PROBLEM DESCRIPTION — Write out exactly, please, every line from the beginning of the entries to the line holding "left front paw: (437, 351)", and no pictures.

Keypoint coordinate data —
····················

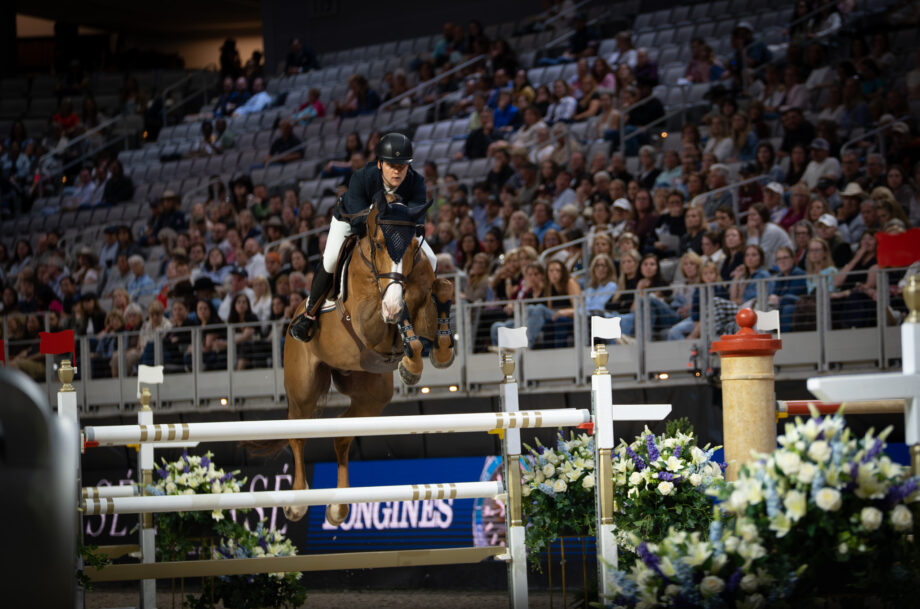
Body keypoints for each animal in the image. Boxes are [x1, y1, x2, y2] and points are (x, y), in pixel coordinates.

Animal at [260, 196, 455, 526]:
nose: (391, 306)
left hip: (371, 394)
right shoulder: (368, 320)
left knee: (341, 434)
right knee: (297, 431)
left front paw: (437, 351)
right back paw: (297, 501)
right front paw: (410, 359)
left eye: (412, 245)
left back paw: (338, 507)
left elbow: (440, 290)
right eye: (378, 244)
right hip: (303, 388)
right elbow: (399, 308)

····················

RESPONSE TO THE EXERCISE —
Body keypoints for each animal in the image. Boxes are [x1, y1, x2, y2] and points are (x, y), in pixel coordinates.

Animal at [260, 196, 455, 526]:
nose: (391, 306)
left hip: (371, 394)
right shoulder: (368, 320)
left knee: (341, 434)
right knee: (297, 431)
left front paw: (437, 351)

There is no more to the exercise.